Request ::
Could you turn everything in the records below from the line containing "name author: S. Moore" down to the line containing "collector number: JN-3494", both of those lines included, into a numbered list with blank lines omitted?

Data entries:
________________________________________

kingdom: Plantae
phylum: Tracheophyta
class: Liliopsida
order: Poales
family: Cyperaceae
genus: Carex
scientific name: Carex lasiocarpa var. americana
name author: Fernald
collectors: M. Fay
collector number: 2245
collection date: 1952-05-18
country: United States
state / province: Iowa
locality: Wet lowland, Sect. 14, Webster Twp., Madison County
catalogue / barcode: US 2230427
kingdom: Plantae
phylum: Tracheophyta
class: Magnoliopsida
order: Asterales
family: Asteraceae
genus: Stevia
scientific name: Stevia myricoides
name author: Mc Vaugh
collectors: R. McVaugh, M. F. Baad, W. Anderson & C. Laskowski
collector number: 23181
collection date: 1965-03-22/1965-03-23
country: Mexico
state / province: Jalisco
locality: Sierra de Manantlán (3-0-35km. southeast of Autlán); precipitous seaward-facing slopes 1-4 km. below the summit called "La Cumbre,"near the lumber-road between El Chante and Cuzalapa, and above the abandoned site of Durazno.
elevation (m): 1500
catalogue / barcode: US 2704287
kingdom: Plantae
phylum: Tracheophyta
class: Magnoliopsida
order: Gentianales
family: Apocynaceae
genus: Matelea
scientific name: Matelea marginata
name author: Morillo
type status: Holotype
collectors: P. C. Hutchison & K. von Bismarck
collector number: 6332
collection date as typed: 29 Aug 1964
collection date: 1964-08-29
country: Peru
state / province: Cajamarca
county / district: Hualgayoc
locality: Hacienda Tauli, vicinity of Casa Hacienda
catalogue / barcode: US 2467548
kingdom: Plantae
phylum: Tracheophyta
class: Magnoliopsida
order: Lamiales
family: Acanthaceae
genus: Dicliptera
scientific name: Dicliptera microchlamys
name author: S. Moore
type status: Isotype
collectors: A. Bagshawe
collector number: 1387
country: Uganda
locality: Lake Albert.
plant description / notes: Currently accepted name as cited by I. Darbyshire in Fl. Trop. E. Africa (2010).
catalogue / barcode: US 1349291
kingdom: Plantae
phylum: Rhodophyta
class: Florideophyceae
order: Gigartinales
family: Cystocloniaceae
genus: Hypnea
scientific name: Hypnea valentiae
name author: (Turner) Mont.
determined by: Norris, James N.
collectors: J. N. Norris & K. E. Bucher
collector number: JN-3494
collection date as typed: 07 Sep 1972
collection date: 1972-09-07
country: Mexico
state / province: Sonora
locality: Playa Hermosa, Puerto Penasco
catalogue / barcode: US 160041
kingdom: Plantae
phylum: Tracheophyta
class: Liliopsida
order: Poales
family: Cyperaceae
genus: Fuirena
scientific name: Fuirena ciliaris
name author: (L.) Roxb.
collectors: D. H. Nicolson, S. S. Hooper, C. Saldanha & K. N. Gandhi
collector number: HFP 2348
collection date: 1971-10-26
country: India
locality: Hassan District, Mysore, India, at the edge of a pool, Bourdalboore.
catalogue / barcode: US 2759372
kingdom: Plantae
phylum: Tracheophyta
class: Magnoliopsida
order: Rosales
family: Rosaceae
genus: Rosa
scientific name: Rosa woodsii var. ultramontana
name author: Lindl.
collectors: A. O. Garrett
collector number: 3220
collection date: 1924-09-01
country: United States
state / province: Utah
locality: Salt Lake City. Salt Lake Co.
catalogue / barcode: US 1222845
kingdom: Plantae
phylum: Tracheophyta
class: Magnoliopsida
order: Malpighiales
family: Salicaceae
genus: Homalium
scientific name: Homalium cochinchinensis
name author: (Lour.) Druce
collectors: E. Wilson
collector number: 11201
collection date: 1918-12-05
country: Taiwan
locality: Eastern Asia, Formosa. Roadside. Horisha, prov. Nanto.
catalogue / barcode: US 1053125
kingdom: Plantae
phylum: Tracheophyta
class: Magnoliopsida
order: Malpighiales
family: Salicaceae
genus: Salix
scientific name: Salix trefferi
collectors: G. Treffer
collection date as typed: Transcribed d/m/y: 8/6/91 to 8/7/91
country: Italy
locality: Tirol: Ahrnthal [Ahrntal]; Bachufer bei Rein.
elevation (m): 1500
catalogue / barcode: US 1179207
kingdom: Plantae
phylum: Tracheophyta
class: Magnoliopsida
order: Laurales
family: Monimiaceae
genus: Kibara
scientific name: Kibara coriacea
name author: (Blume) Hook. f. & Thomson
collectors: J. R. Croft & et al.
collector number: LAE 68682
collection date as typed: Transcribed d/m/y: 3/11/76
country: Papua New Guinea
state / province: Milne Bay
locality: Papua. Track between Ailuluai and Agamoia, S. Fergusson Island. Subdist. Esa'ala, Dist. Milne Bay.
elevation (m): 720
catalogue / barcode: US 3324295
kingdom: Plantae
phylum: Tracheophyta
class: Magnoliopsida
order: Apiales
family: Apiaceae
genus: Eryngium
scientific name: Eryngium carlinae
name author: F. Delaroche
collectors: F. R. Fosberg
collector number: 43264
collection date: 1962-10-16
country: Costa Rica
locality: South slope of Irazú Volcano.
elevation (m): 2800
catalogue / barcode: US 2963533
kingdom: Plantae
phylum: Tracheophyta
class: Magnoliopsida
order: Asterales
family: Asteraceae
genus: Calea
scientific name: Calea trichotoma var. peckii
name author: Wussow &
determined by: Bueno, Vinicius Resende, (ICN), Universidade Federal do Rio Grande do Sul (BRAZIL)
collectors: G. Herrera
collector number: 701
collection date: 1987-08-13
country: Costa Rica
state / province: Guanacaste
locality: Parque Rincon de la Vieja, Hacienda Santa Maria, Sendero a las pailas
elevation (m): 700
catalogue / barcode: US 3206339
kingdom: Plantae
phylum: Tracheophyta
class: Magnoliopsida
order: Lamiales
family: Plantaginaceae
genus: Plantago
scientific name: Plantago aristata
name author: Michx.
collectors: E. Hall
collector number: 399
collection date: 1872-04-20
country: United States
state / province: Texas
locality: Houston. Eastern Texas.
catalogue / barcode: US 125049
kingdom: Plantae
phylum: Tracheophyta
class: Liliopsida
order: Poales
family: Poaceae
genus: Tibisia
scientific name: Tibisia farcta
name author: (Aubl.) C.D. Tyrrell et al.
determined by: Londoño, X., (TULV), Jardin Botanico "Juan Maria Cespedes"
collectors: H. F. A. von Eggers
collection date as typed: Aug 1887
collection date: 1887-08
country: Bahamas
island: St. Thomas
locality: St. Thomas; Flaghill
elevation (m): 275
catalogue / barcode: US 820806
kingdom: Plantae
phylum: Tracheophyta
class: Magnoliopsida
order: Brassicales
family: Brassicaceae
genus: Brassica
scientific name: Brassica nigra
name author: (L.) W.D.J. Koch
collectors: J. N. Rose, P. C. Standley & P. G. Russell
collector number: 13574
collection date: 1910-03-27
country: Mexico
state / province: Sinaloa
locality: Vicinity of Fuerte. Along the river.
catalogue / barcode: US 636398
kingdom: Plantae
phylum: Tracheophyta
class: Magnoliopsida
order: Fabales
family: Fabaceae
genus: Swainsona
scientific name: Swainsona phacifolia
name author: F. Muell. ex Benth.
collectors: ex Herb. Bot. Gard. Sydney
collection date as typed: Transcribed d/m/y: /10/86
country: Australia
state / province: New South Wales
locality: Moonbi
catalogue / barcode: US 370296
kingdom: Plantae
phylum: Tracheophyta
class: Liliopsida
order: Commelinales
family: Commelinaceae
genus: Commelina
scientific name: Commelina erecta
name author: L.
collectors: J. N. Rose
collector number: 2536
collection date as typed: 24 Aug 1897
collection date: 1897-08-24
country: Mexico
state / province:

________________________________________

Response to the task ::
1. name author: S. Moore
2. type status: Isotype
3. collectors: A. Bagshawe
4. collector number: 1387
5. country: Uganda
6. locality: Lake Albert.
7. plant description / notes: Currently accepted name as cited by I. Darbyshire in Fl. Trop. E. Africa (2010).
8. catalogue / barcode: US 1349291
9. kingdom: Plantae
10. phylum: Rhodophyta
11. class: Florideophyceae
12. order: Gigartinales
13. family: Cystocloniaceae
14. genus: Hypnea
15. scientific name: Hypnea valentiae
16. name author: (Turner) Mont.
17. determined by: Norris, James N.
18. collectors: J. N. Norris & K. E. Bucher
19. collector number: JN-3494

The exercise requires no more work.